Well Johan,

I was referring to a condition when there is no index on the tables, not
even primary keys. Your explanation makes complete sense about the
optimizer and the pagination queries.

Thanks,
Akshay S

On Thu, Dec 13, 2012 at 2:34 PM, Johan De Meersman <vegiv...@tuxera.be>wrote:

>
>
> ----- Original Message -----
> > From: "Akshay Suryavanshi" <akshay.suryavansh...@gmail.com>
> >
> > I am not sure, but if its a MyISAM table, it should be ordered by the
> > records insertion order, and in case of InnoDB it should be ordered
> > by the clustered index, not necessarily it should be a defined one.
>
> No.
>
> The optimizer may choose to do a full table scan, or it may choose to use
> an index scan.

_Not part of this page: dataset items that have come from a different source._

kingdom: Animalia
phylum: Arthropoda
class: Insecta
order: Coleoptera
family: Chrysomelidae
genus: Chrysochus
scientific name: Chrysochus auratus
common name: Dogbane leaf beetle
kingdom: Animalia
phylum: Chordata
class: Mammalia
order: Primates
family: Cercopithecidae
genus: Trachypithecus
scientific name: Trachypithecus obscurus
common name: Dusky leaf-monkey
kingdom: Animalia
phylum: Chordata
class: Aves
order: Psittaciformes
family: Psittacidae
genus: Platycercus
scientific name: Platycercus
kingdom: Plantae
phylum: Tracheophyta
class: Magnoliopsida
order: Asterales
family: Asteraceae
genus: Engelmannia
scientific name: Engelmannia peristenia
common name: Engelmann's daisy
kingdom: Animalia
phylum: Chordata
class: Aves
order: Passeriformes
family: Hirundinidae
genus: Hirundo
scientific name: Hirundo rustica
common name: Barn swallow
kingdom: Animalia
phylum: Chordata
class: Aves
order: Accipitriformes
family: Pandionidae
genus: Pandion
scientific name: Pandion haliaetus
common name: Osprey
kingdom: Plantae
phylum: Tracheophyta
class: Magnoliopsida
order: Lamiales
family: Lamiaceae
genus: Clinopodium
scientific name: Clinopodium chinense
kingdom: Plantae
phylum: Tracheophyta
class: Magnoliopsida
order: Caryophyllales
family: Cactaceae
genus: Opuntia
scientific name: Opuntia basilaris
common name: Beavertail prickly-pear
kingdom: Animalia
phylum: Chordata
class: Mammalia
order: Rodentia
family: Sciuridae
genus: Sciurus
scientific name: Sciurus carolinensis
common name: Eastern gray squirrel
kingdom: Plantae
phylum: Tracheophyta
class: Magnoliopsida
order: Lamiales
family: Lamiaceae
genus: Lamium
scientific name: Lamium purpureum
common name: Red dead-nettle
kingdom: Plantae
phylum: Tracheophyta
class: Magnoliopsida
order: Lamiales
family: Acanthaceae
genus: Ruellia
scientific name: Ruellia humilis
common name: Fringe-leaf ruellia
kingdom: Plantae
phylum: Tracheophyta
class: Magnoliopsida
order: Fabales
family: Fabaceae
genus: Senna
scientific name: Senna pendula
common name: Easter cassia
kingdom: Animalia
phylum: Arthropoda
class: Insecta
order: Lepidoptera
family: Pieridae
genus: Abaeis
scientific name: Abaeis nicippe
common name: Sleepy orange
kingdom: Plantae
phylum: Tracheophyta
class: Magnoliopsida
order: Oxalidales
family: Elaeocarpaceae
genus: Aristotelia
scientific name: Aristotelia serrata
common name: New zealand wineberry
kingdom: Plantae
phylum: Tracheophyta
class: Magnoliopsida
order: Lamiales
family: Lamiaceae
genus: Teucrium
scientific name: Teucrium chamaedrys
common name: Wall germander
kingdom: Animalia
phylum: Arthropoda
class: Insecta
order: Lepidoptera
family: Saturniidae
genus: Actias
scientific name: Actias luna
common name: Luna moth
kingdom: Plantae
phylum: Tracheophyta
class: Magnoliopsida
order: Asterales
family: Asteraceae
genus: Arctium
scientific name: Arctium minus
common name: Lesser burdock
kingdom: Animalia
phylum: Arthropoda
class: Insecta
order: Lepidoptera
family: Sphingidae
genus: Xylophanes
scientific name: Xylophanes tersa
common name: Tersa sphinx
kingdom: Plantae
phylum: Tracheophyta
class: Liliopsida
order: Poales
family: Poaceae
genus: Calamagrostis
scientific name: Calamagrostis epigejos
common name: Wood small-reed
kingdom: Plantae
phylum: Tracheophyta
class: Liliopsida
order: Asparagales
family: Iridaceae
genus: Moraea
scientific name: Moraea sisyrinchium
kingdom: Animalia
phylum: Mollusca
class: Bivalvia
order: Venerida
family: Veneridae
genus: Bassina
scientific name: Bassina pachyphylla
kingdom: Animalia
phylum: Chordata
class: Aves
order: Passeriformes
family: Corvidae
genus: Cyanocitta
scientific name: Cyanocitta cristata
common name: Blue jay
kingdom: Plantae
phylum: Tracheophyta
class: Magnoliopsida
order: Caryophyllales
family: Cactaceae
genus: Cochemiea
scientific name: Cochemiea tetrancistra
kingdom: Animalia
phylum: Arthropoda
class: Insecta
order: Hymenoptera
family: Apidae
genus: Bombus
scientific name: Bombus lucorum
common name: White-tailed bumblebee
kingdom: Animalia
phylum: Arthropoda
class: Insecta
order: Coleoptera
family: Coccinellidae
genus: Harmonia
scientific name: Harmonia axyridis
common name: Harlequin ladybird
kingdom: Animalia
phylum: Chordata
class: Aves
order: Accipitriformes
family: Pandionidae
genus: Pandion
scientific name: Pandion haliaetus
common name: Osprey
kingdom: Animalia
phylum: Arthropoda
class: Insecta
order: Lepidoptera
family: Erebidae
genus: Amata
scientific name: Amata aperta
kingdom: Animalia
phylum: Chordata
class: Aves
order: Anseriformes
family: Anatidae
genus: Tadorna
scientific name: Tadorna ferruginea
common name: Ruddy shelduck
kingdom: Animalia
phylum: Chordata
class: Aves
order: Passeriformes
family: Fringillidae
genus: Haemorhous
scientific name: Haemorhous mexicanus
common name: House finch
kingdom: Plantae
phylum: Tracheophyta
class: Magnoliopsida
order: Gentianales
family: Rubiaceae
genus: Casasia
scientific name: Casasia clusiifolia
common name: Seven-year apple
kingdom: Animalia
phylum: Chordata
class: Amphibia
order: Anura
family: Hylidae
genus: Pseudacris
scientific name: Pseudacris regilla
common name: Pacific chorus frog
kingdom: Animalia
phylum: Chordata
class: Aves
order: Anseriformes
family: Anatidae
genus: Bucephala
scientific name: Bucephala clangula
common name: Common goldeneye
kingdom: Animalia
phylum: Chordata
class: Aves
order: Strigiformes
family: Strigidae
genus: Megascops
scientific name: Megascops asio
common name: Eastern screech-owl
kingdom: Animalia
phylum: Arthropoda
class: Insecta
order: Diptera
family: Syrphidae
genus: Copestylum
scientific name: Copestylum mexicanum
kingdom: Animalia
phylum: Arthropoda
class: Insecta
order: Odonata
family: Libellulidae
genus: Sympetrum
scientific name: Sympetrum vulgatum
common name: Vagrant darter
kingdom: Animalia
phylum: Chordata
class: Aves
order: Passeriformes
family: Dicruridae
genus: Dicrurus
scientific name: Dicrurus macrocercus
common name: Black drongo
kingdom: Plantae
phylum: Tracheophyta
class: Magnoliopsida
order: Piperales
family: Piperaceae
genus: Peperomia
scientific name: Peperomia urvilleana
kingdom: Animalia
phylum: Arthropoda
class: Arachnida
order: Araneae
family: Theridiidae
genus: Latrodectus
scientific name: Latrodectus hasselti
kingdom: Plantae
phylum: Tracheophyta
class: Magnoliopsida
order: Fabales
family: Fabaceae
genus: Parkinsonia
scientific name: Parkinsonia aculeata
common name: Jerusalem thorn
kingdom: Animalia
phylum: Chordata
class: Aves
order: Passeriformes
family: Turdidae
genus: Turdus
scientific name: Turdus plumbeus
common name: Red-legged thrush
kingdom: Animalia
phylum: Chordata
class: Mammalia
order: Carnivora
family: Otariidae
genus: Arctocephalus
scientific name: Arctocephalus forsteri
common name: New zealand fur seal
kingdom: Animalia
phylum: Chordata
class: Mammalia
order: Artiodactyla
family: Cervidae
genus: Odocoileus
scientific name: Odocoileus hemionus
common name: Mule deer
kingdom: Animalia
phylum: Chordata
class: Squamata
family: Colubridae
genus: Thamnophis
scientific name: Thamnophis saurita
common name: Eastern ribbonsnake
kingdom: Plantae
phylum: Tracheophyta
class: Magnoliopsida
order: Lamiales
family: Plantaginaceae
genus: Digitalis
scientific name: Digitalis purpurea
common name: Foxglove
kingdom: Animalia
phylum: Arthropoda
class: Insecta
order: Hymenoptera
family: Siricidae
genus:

That decision may change due to changes in the data, or
> because the next version of mysql you upgrade to has different (and
> hopefully better...) alghorithms, et cetera.
>
> The ONLY way to ensure consecutive queries return your data in the same
> order, is specifying an order by clause.
>
> Apart from that, I personally prefer to avoid the limit 0,10 /limit 11/20
> technique, because a) rows might have gotten inserted and/or deleted, and
> b) limit is applied to the full resultset.
>
> Instead, order by the PK (or another unique index or combination of
> indices), remember the last record's value(s) and use that as starting
> point for your next query.
>
>
>
> --
> Unhappiness is discouraged and will be corrected with kitten pictures.